Starbucks Coffee v. Sardarbuksh Coffee



Citation: CS (COMM) 1007/2018

Bench: Justice Manmohan

Court: Delhi High Court

Facts:

The Plaintiff, Starbucks, registered their word mark ‘STARBUCKS’ and corresponding logo as a trademark in the year 2001 in India. The Defendants started their company in 2015 with the name ‘Sardarbuksh Coffee & Co''. Sardarbuksh’s logo comprised the face of a turban commander with wavy lines on the sides surrounded by a circular black band. In 2017, the Plaintiff asked the Defendants to change this logo through a letter of demand. In response to this, the Defendant only changed the colour scheme to black and yellow and resumed business. In May 2018, the Defendant commenced operations under the same name. The goods and services provided by the Defendant and the Plaintiff are similar. The entire previous sequence of events culminated in the plaintiff filing a suit against Sardarbuksh in the Hon’ble High Court of Delhi. The Plaintiffs filed a suit against the defendants for infringing their trademark by having a deceptively similar mark.

Issues:

Whether the Defendant’s mark is deceptively similar to that of the Plaintiff’s?

Laws:

Section 2(1)(h) of Section 11 of the Trademarks Act, 1999.

Analysis:

After referring to judgements in the past, the Court set forth various tests to prove deceptive similarity, like the test of likelihood and confusion, goodwill and so on. They relied on the case of National Sewing Thread Co. Ltd. vs. James Chadwick and Bros AIR 1953 SC 357 , where it was held that deceptive similarity could only be determined by stepping into the customer’s shoes under the presumption that he is a man with ordinary intelligence. If the customer feels confusion while differentiating the two brands, they can be deemed deceptively similar.

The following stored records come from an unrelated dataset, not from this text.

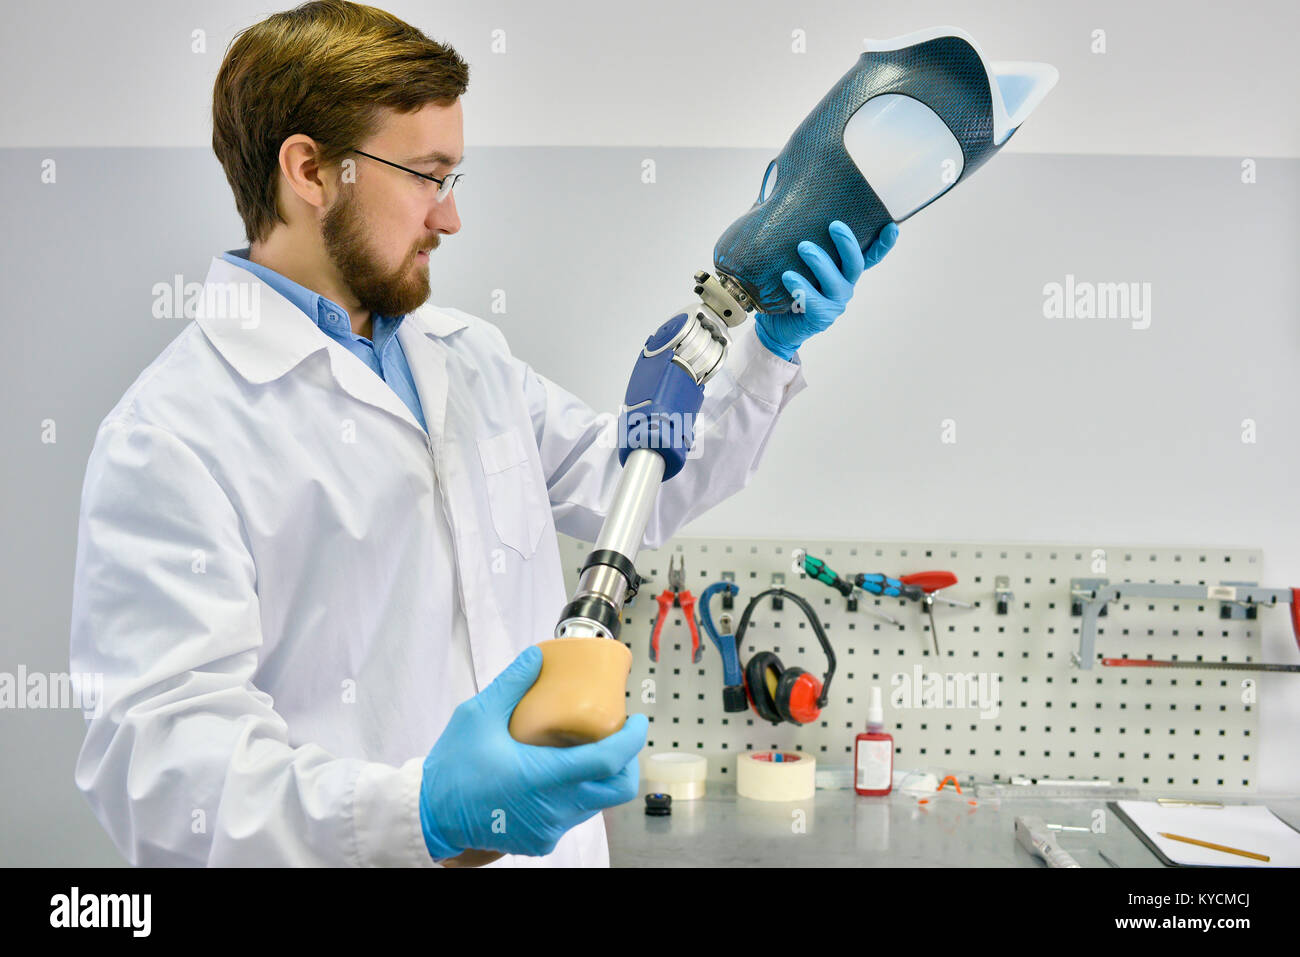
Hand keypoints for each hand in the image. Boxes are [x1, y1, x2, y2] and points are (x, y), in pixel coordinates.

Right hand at [418, 645, 646, 858]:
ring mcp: (548, 829)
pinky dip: (578, 794)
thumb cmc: (452, 767)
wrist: (429, 815)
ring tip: (586, 749)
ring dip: (600, 777)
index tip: (637, 720)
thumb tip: (537, 656)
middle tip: (618, 736)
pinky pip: (573, 816)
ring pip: (596, 804)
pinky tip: (561, 772)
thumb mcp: (477, 715)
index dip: (631, 740)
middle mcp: (553, 809)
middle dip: (626, 762)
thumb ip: (511, 684)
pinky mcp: (541, 841)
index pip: (607, 762)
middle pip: (615, 789)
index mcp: (542, 777)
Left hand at [754, 221, 898, 359]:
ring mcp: (834, 303)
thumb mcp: (790, 257)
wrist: (771, 323)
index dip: (883, 244)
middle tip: (834, 226)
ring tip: (803, 247)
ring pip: (836, 283)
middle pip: (856, 264)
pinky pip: (814, 302)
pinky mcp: (820, 318)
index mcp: (841, 269)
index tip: (891, 227)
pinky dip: (802, 288)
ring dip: (821, 263)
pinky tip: (788, 277)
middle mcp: (843, 285)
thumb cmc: (782, 284)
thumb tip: (770, 196)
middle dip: (847, 244)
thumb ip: (790, 233)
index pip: (869, 256)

The Court gave the decision in the plaintiff’s favour. It ordered the defendants to change the name of the business from “Sardarbuksh Coffee & Co.” to “Sardarji-Bakhsh Coffee & Co.”. The order was enforced upon twenty of the defendant’s stores in total, all of which had not been opened as of then. The Court, however, permitted the use of the name “Sardarbuksh Coffee & Co.” for two stores that were already operating.

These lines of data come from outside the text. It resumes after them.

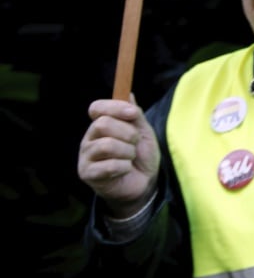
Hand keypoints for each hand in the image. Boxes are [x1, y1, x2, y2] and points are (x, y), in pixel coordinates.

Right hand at [78, 96, 159, 217]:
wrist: (144, 183)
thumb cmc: (141, 156)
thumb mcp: (143, 131)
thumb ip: (135, 114)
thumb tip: (129, 94)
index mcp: (100, 124)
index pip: (96, 108)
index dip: (114, 108)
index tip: (133, 114)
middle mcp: (89, 138)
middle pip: (102, 124)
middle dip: (127, 133)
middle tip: (135, 142)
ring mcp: (86, 156)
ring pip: (107, 145)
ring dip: (127, 152)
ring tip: (130, 158)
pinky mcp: (87, 174)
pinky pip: (109, 165)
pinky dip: (124, 167)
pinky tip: (124, 170)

On the 27th of September, 2018, the defendant conceded and changed all of its outlets’ names to "Sardarji-Bakhsh Coffee & Co." It was also held that if a third party were to use the term “Bakhsh”, the defendant would be granted the right to file a suit against such infringement. The suit at hand was thus settled.

Conclusion:

In this case, the understanding and the essence of a trademark was reiterated, that it is a unique factor of identification and distinguishment to a consumer and the business in question. The most significant characteristic of a trademark is the goodwill it garners over its period of usage. ‘Starbucks Coffee v. Sardarbuksh Coffee’ laid down essential guidelines as to when it can be claimed that one trademark is deceptively similar to another and the effect that it can have on the business whose trademark has been infringed.